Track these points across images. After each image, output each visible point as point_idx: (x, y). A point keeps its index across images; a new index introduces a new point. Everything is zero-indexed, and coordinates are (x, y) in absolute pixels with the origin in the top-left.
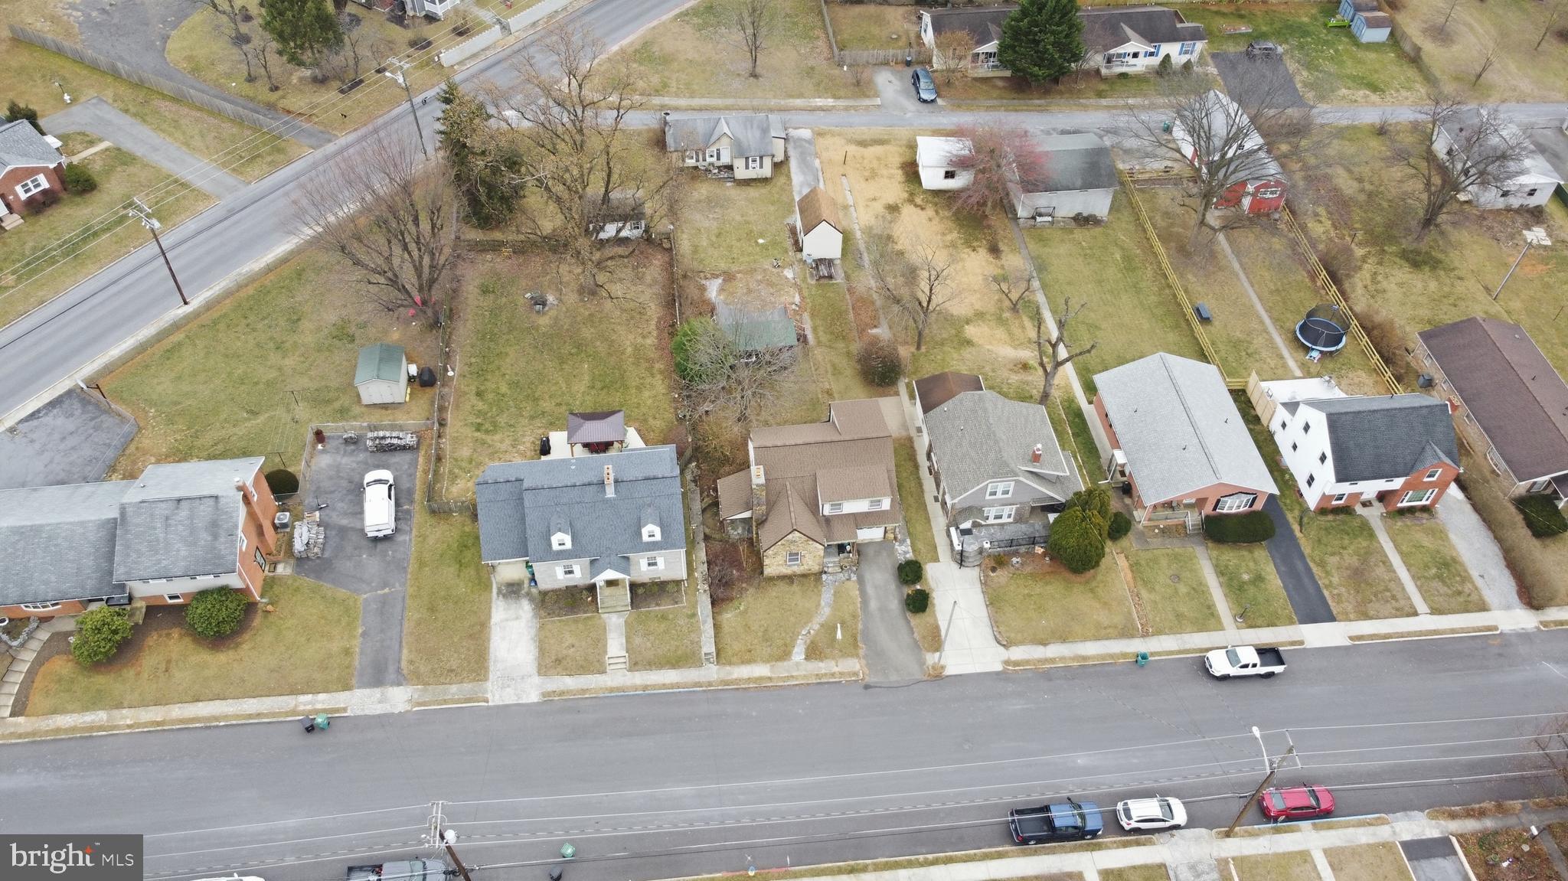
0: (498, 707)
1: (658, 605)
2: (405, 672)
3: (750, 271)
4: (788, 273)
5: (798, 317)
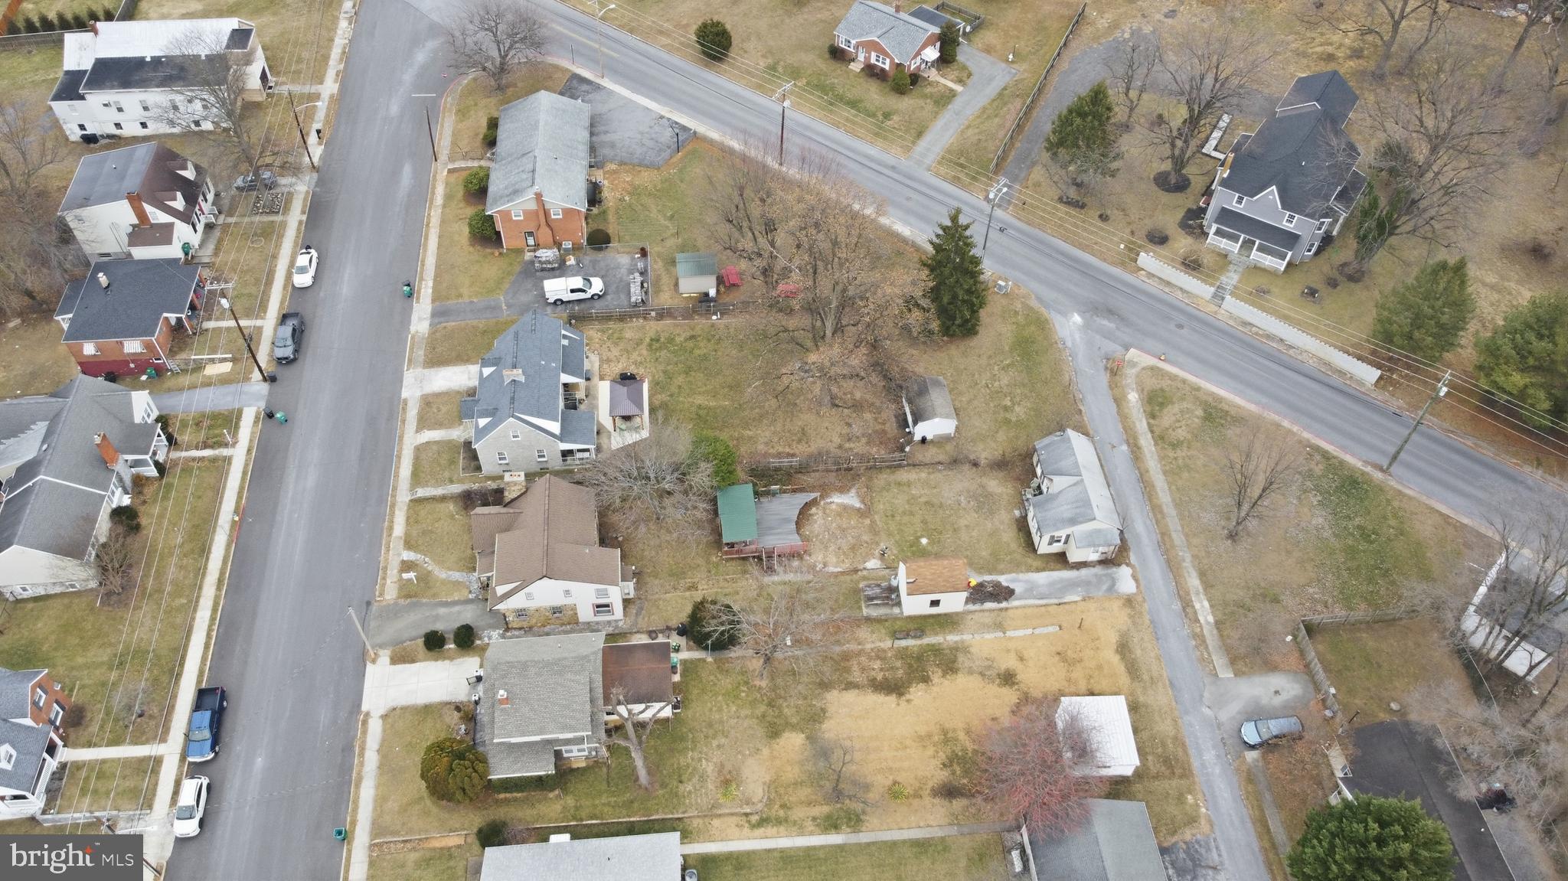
1: (463, 459)
2: (440, 326)
3: (873, 530)
4: (873, 564)
5: (804, 569)
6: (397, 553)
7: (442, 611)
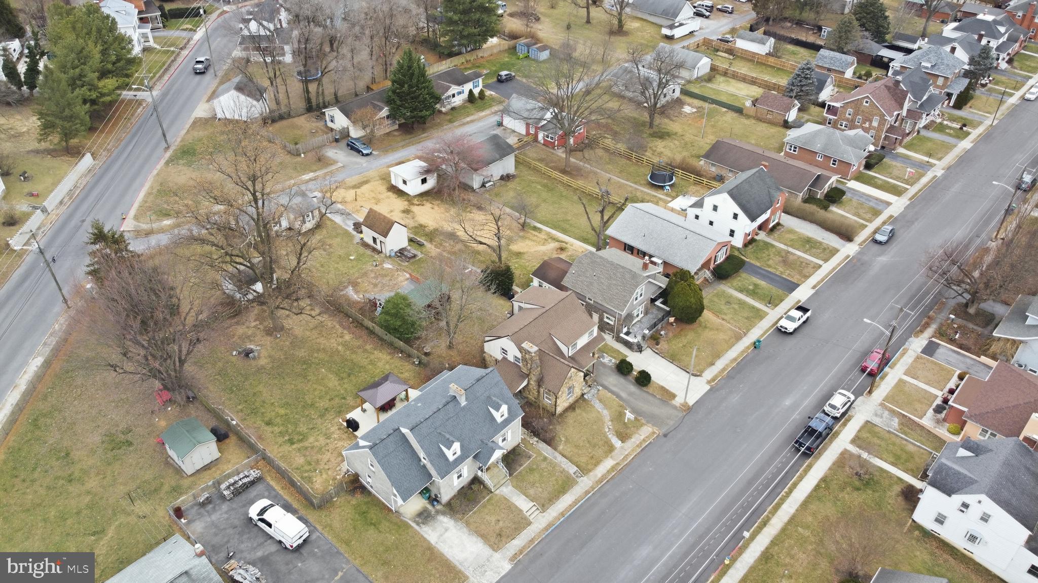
1: (521, 466)
3: (363, 275)
4: (387, 266)
6: (623, 450)
7: (623, 395)
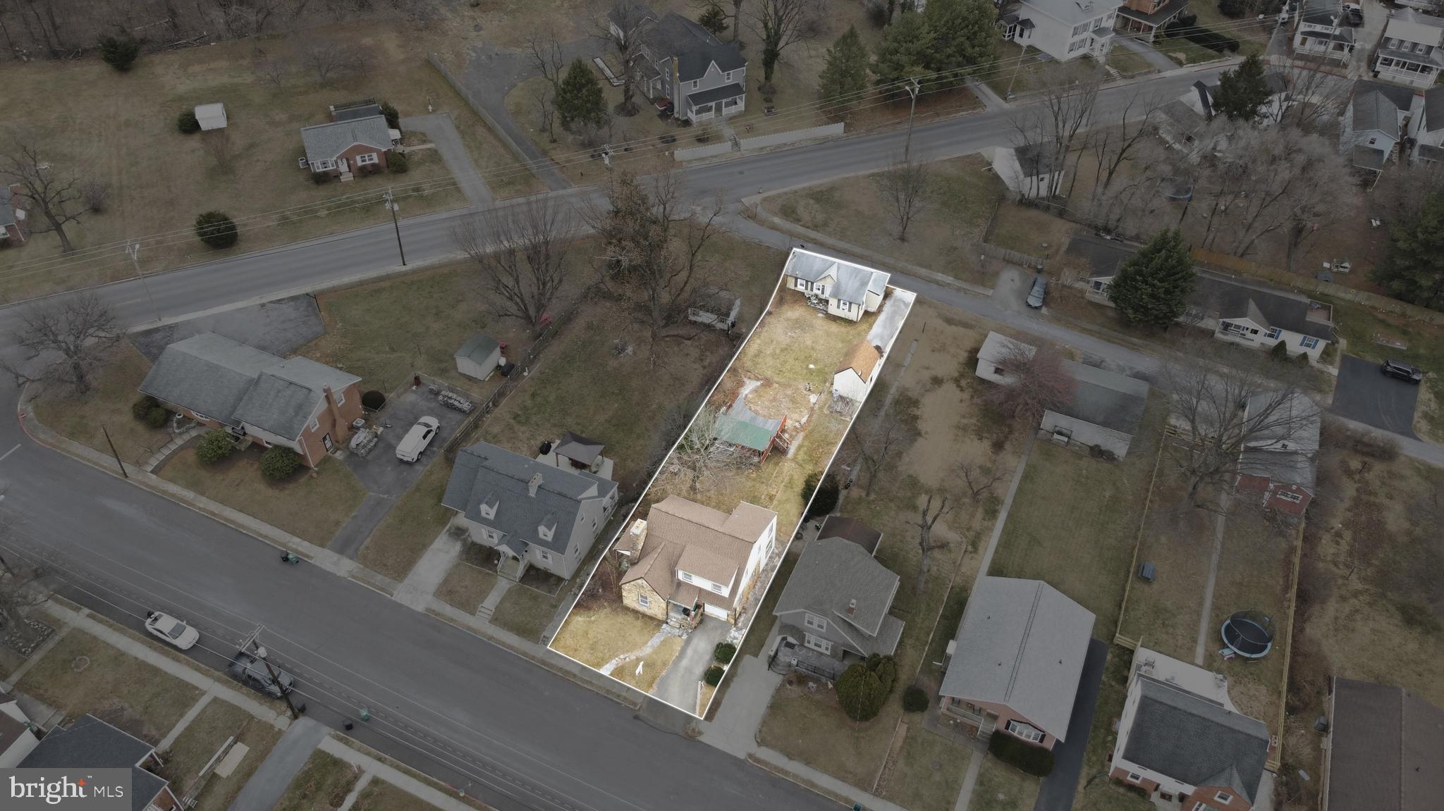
0: (396, 603)
1: (538, 588)
2: (359, 553)
3: (786, 386)
4: (813, 398)
5: (794, 433)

#### Description of the task:
Every record, from top to bottom, gets written out exactly; no picture goes into the copy.

#### Solution:
Track these points across images. After each image, output each visible point as point_idx: (x, y). A point keeps its index across images; a new index introduces a new point. Everything is zero-indexed, and coordinates are (x, y) in absolute pixels with the origin in the top-left.
0: (498, 707)
1: (658, 605)
2: (405, 672)
3: (750, 271)
4: (788, 273)
5: (798, 317)
1: (463, 459)
2: (440, 326)
3: (873, 530)
4: (873, 564)
5: (804, 569)
6: (397, 553)
7: (442, 611)
1: (521, 466)
3: (363, 275)
4: (387, 266)
6: (623, 450)
7: (623, 395)
0: (396, 603)
1: (538, 588)
2: (359, 553)
3: (786, 386)
4: (813, 398)
5: (794, 433)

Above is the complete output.